Une autre anecdote, tirée cette fois de la mémoire familiale des Trépanier et racontée par M. Jean-Louis Trépanier qui tient un commerce à Rivière-Rouge. Elle met en scène son aïeul Honoré Husereau et confirme le penchant du curé pour les jeux musclés : «Quand le curé Labelle se rendait au Lac des Sables, à Sainte-Agathe, il aimait se tirailler avec Honoré. Pas de vraies batailles, juste du tiraillage pour s’amuser. Mais le curé Labelle devait être très fort pour se mesurer à ce jeune homme robuste qui était contremaître sur le chemin de fer».
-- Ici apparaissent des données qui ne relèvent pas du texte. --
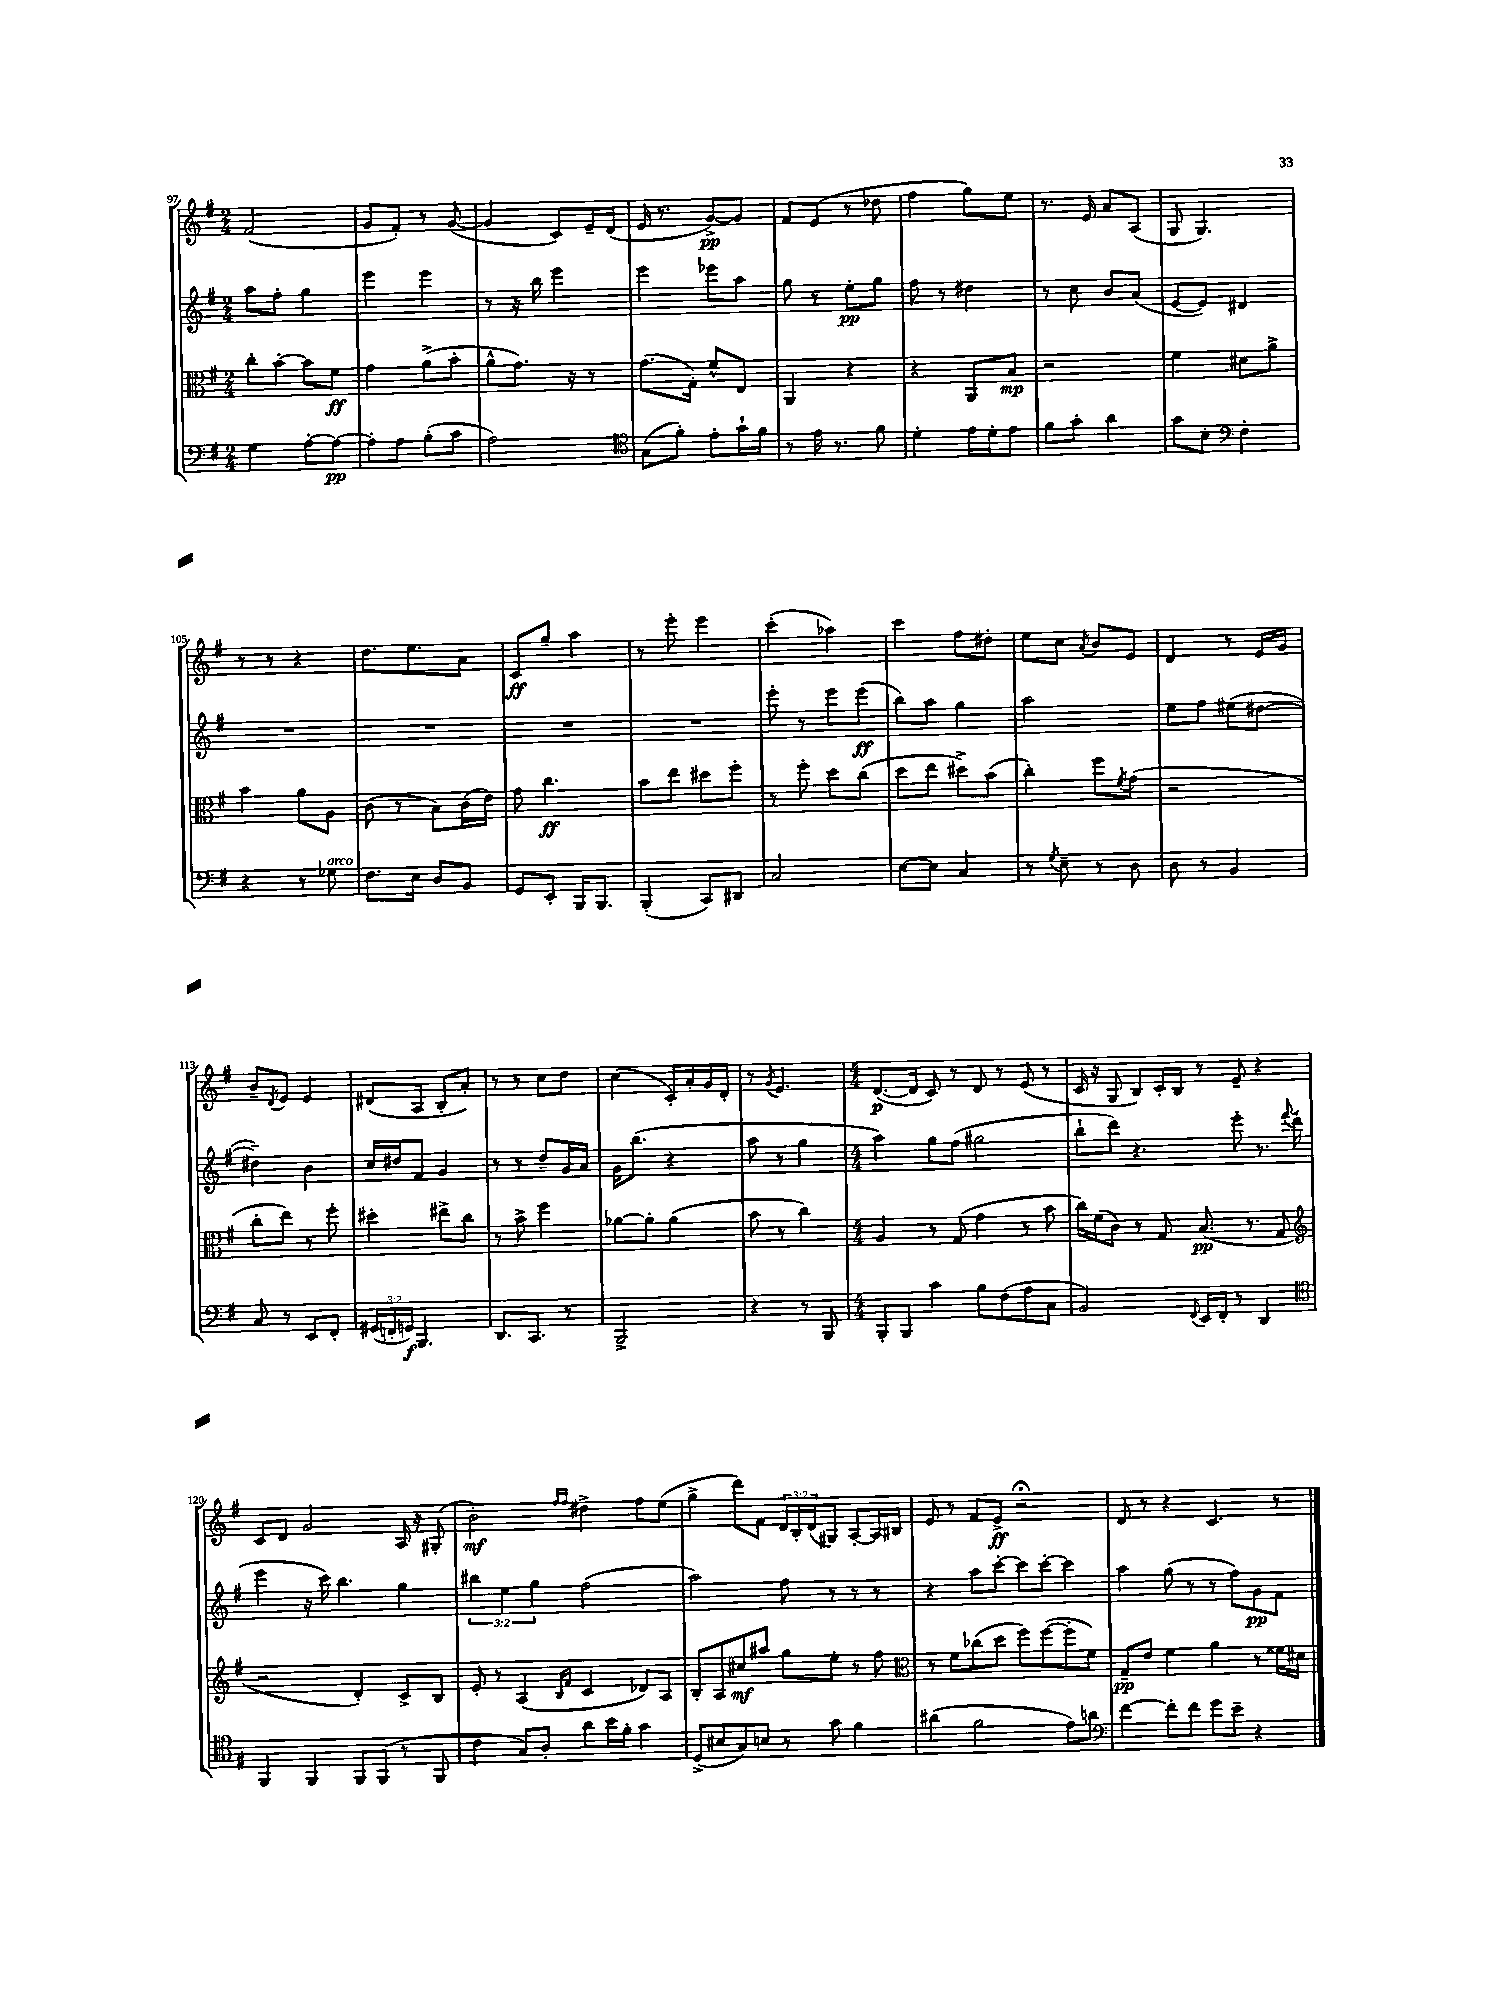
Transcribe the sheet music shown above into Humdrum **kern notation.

**kern	**kern	**kern	**kern
*staff4	*staff3	*staff2	*staff1
*clefF4	*clefC3	*clefG2	*clefG2
*k[f#]	*k[f#]	*k[f#]	*k[f#]
*M2/4	*M2/4	*M2/4	*M2/4
4G	8cc'	8aa	(2f#
.	[8b'	8ff#'	.
[8A'	8b]	4gg	.
8A_	8f#	.	.
=	=	=	=
8A']	4g	4eee	8g
8A	.	.	8f#')
(8B'	(8a^	4eee	8r
8c	8b'	.	([8g
=	=	=	=
2A)	8a^^	8r	4g]
.	8.g)	16r	.
.	.	16bb	.
.	.	4eee	8c)
.	16r	.	.
.	8r	.	16e~
.	.	.	(16d
=	=	=	=
*clefC4	*	*	*
(8G	(8.g	4eee	16e
.	.	.	8.r
8f#')	.	.	.
.	16G')	.	.
8e'	8f#^^	8eee-	[8g^)
16g`	8E	8aa	8g]
16f#	.	.	.
=	=	=	=
8r	4AA	8gg	8f#
16e	.	8r	(8e
8.r	.	.	.
.	4r	8ee'	8r
8f#	.	8gg	8dd-
=	=	=	=
4d'	4r	8ff#	4ff#
.	.	8r	.
16e	8AA	4dd#	8gg)
16d'	.	.	.
8e	8B	.	8ee
=	=	=	=
8f#	2r	8r	8.r
8g'	.	8cc	.
.	.	.	16e
4a	.	8b	8a
.	.	(8a	(8A
=	=	=	=
8g	4f#	[8e	8G
8B'	.	8e])	4.G)
*clefF4	*	*	*
4F#'	8d#	4d#	.
.	8a^	.	.
=	=	=	=
4r	4b	2r	8r
.	.	.	8r
8r	8a	.	4r
8G-	8A	.	.
=	=	=	=
8.F#	(8c	2r	8.dd
.	8r	.	.
16E	.	.	8.ee
8D	8B)	.	.
8BB	(16c	.	8a
.	16e)	.	.
=	=	=	=
8GG	8g	2r	8c
8EE'	4.cc	.	8gg~
16BBB	.	.	4aa
8.BBB	.	.	.
=	=	=	=
(4BBB'	8b	2r	8r
.	8ee	.	8eee'
8CC)	8dd#	.	4eee
8DD#	8ff#'	.	.
=	=	=	=
2C	8r	8eee'	(4ccc'
.	8ff#'	8r	.
.	8dd	8eee	4aa-)
.	(8cc	(8eee	.
=	=	=	=
[8E	8dd	8bb)	4ccc
8E]	8ee	8aa	.
4C	8dd#^)	4gg	8ff#
.	(8b	.	8dd#'
=	=	=	=
8r	4cc')	2aa	8ee
8qG	.	.	.
8E~	.	.	8cc
.	.	.	8qa
8r	8ff#	.	8b
.	8qf#	.	.
8D	(8g	.	8e
=	=	=	=
8D	2r	8ee	4d
8r	.	8ff#	.
4BB	.	(8ee#	8r
.	.	[8dd#	16e
.	.	.	16g
=	=	=	=
8C	8cc'	4dd#~])	8b~
.	.	.	8qd
8r	8ee)	.	8e
8EE	8r	4b	4e
8FF#'	8ff#'	.	.
=	=	=	=
(24GG#	4dd#'	16cc	(8d#
24FF'	.	.	.
.	.	16dd#	.
24GG)	.	.	.
4.BBB	.	8f#	8A
.	8ee#^	4g	8B'
.	8cc	.	8a')
=	=	=	=
8.DD	8r	8r	8r
.	8b^	8r	8r
8.CC	.	.	.
.	4ff#	8dd~	8cc
8r	.	16g	8dd
.	.	16a	.
=	=	=	=
2BBB^	[8a-	16g	(4cc
.	.	(8.bb	.
.	8a-']	.	.
.	(4a-	4r	16c')
.	.	.	16a'
.	.	.	16g
.	.	.	16d'
=	=	=	=
4r	8b	8aa	8r
.	.	.	8qg
.	8r	8r	4.e
8r	4cc)	4gg	.
8BBB	.	.	.
=	=	=	=
*M4/4	*M4/4	*M4/4	*M4/4
8BBB'	4A	4aa)	([8.d
8BBB	.	.	.
.	.	.	16d]
4c	8r	8gg	8c)
.	(8G	(8ff#	8r
8B	4g	2gg#	8d
(8F#	.	.	8r
8A	8r	.	(8e
8C	8b	.	8r
=	=	=	=
2BB)	16cc)	8bb`	16c
.	(16f#	.	16r
.	8c)	8ddd)	8G
.	8r	4.r	8B)
.	8G	.	16c'
.	.	.	16B
8qqFF#	.	.	.
16EE	(8.B	.	8r
16FF#'	.	.	.
8r	.	8eee'	8e~
.	8.r	.	.
4DD	.	8.r	4r
.	8G	.	.
.	.	8qqfff#	.
.	.	(16ddd'	.
=	=	=	=
*clefC4	*clefG2	*	*
4FF#	2r	4eee	8c
.	.	.	8d
4FF#	.	16r	2g
.	.	16ccc)	.
.	.	4.bb	.
8FF#	4d')	.	.
(8FF#	.	.	.
8r	8c^	4gg	16A
.	.	.	16r
8FF#	8B	.	(8G#'
=	=	=	=
4c	8e'	6bb#	2b')
.	8r	.	.
.	.	6ee	.
8G)	(4A	.	.
.	.	6gg	.
8A'	.	.	.
.	16qqB	.	16qqff#
.	16qqf#	.	16qqff#
8a	4c	(2ff#	4dd#^
16b	.	.	.
16f#'	.	.	.
4g	8d-)	.	8ff#
.	8A	.	(8ee
=	=	=	=
(8D^	8B'	2aa)	4gg^
8B#	8A	.	.
8G)	8cc#	.	8ddd)
8B	8aa#	.	8f#
8r	8gg	8ff#	24d
.	.	.	24B'
.	.	.	(24d
8g	8ee'	8r	8G#)
4f#	8r	8r	[8A'
.	8ff#	8r	16A]
.	.	.	16B#
=	=	=	=
*	*clefC3	*	*
(4a#	8r	4r	8e
.	8f#	.	8r
2f#	(8cc-	8aa	8f#
.	8dd	[8ccc'	8e^
.	8ff#)	8ccc]	2r;
.	([8ff#	[8ccc'	.
8e)	8ff#']	4ccc]	.
8a	8f#)	.	.
=	=	=	=
*clefF4	*	*	*
[4f#	8G~	4aa	8d
.	8e	.	8r
8f#']	4f#	(8gg	4r
8f#	.	8r	.
8g	4a	8r	4.c
8e~	.	8ff#)	.
4r	8r	8g	.
.	16f##	8f#	8r
.	16d#	.	.
==	==	==	==
*-	*-	*-	*-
Le curé Labelle était connu pour ses colères soudaines, volcaniques, aussi retentissantes que passagères. L’un de ses vicaires en fit personnellement l’expérience, comme le curé le rapporte lui-même dans cet extrait d’une lettre qu’il adressait à Mgr Fabre le 24 juin 1877 : «Le lendemain après ma messe, il me demanda [le vicaire] de suite son argent. Je lui dis que je ne pouvais l’avoir à la parole, car je devais l’avoir dans l’après-midi. C’est alors qu’il me dit qu’il fallait avoir bien peu d’esprit que de demander le rappel de son vicaire sans avoir d’argent pour le payer. À pareille impertinence, je me levai, je le pris par le bras, le conduisit à la porte, lui mit mon pied au derrière en lui disant restez à présent, mais vous méritez de sortir de ma maison de cette manière-là par vos insolences.» 2
Si le curé Labelle n’était pas un batailleur au sens péjoratif du terme, il était assurément un infatigable battant. Et les batailles qu’il a livrées, au nom de la colonisation et de ses chers colons, l’ont été avec des mots et des idées. Ses poings ont dû s’abattre plusieurs fois sur son bureau de sous-ministre de la colonisation, mais jamais dans la figure de qui que ce soit.